Advertising revenue in the Asia Pacific region has grown 4.5% to $139 billion in 2016 compared to the year before. Analytics firm IHS Markit expects the ad revenue to increase further to reach $182 billion by 2021.
The latest report covers Australia, China, India, Indonesia, Japan, Malaysia, New Zealand, Philippines, Singapore and South Korea, collectively referred to as Asia Pacific. The region is now responsible for one third of total global ad revenues in 2016.
Qingzhen Chen, Senior Analyst at IHS Markit explains that the local advertising market had been supported by a solid performance of traditional TV ads and a rapid growth of online media.

“[This] stronger growth […] was underpinned by structural drivers, such as rising consumerism, the emerging middle class, as well as rapid mobile device adoption by a younger demographic in the developing markets,” she said. “These factors will continue to propel the growth of advertising in the longer term. In contrast, growth for mature ad markets like Australia and Japan continues to be predominantly driven by innovation, better audience measurement, and digital adoption of traditional media via ‘out-of-home’ access.”
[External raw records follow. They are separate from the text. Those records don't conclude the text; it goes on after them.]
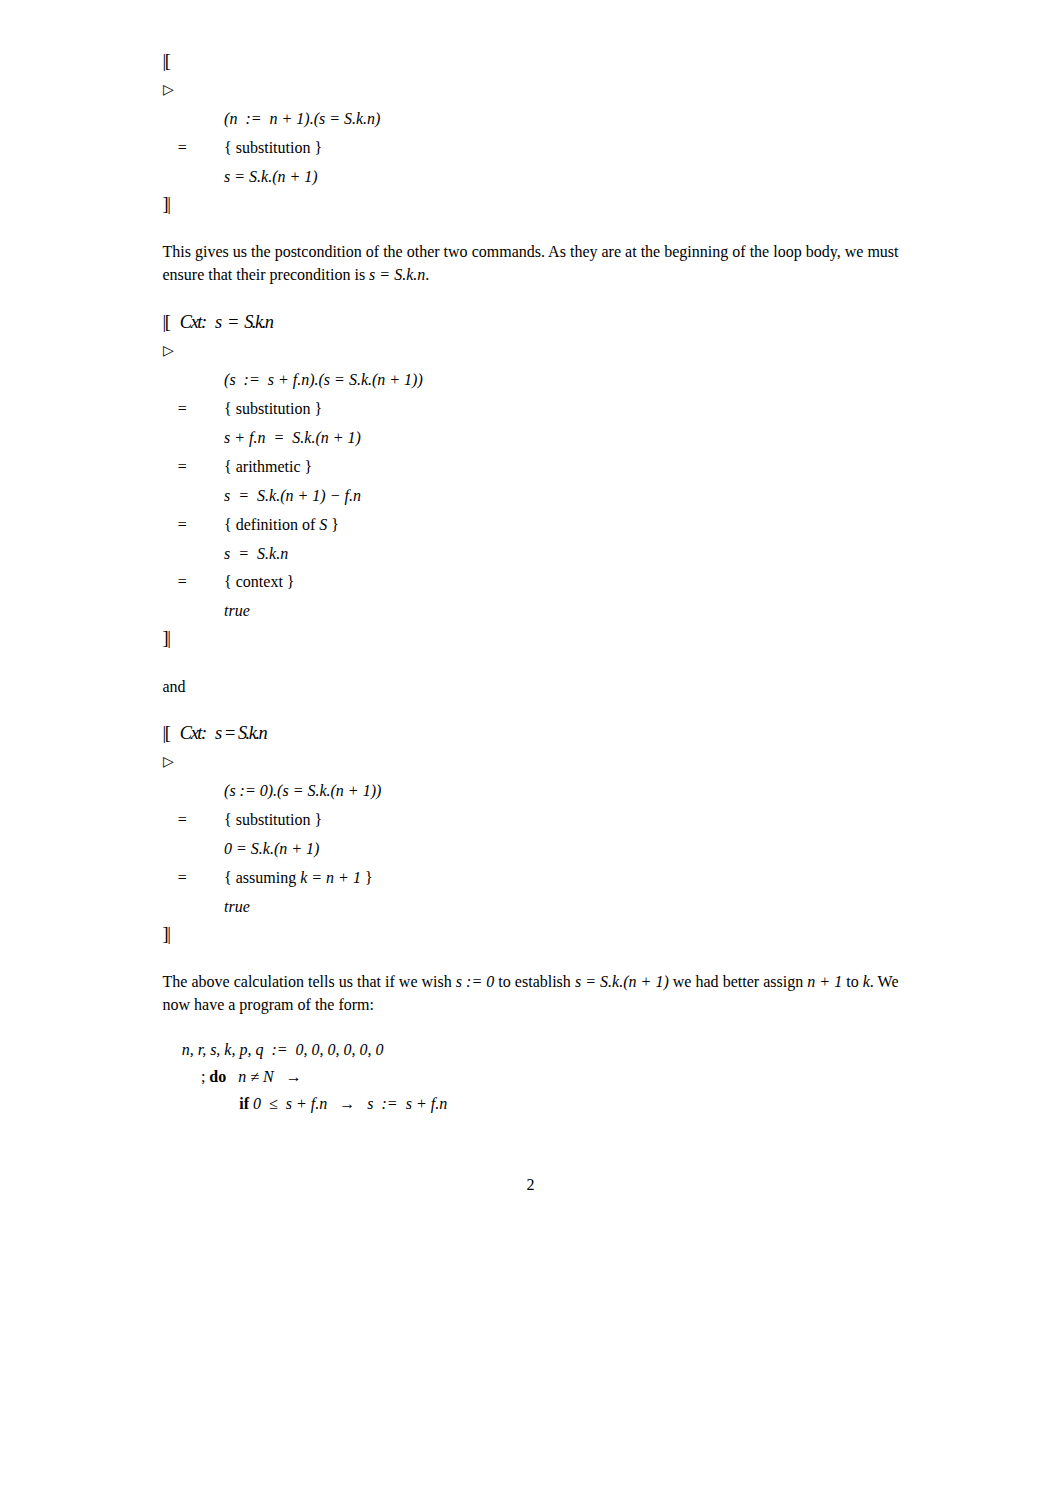|[
▷
| | (n := n + 1).(s = S.k.n) |
| = | { substitution } |
| | s = S.k.(n + 1) |
]|
This gives us the postcondition of the other two commands. As they are at the beginning of the loop body, we must ensure that their precondition is s = S.k.n.
|[ Cxt: s = S.k.n
▷
| | (s := s + f.n).(s = S.k.(n + 1)) |
| = | { substitution } |
| | s + f.n = S.k.(n + 1) |
| = | { arithmetic } |
| | s = S.k.(n + 1) − f.n |
| = | { definition of S } |
| | s = S.k.n |
| = | { context } |
| | true |
]|
and
|[ Cxt: s = S.k.n
▷
| | (s := 0).(s = S.k.(n + 1)) |
| = | { substitution } |
| | 0 = S.k.(n + 1) |
| = | { assuming k = n + 1 } |
| | true |
]|
The above calculation tells us that if we wish s := 0 to establish s = S.k.(n + 1) we had better assign n + 1 to k. We now have a program of the form:
n, r, s, k, p, q := 0, 0, 0, 0, 0, 0
; do n ≠ N →
if 0 ≤ s + f.n → s := s + f.n
2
TV media overall dominated the region in 2016, accounting for 39% of total ad spend. TV commercials are expected to increase at a CAGR of 2.2% until 2021 in the Asia Pacific region. As online media is boosted, IHS Markit said it expects TV to decline to 34% by 2021.
Kia Ling Teoh, Analyst at IHS Markit, explained:

“While traditional TV media still remains an important revenue generator in Asia Pacific, print ads are expected to see imminent change over the next few years. Print ad has been growing in India, for instance, and it remained the dominant advertising medium in Singapore in 2016. However, we expect publishers to further trim their newspaper business moving forward, which has already taken place in Australia, New Zealand and Malaysia.”

The new IHS Markit reports suggests that online advertising jumped a whopping 301% CAGR between 2011 and 2016. The analysts expect it to continue to grow at a CAGR of 11.9% between last year and 2021.
Overall, online is still way smaller than traditional TV and features such as connectivity and broadband infrastructure make it more difficult to grow faster, according to Teoh.
Looking at separate countries, the report highlights China’s expected lead at a total 63.1% of online ad revenue market share in the region by 2021. Half of the Chinese population, around 650 million, are online users. That makes the country a particularly attractive market for mobile and digital marketers. Chinese internet firms such as Alibaba, Baidu, CCTV and Tencent rank as the top 2016 media owners.
Chen adds:

“Domestic online companies continue to invest aggressively into digital advertising, and foreign publishers show no sign of retreat from trying to enter the market, notwithstanding tightening content and ad regulations.”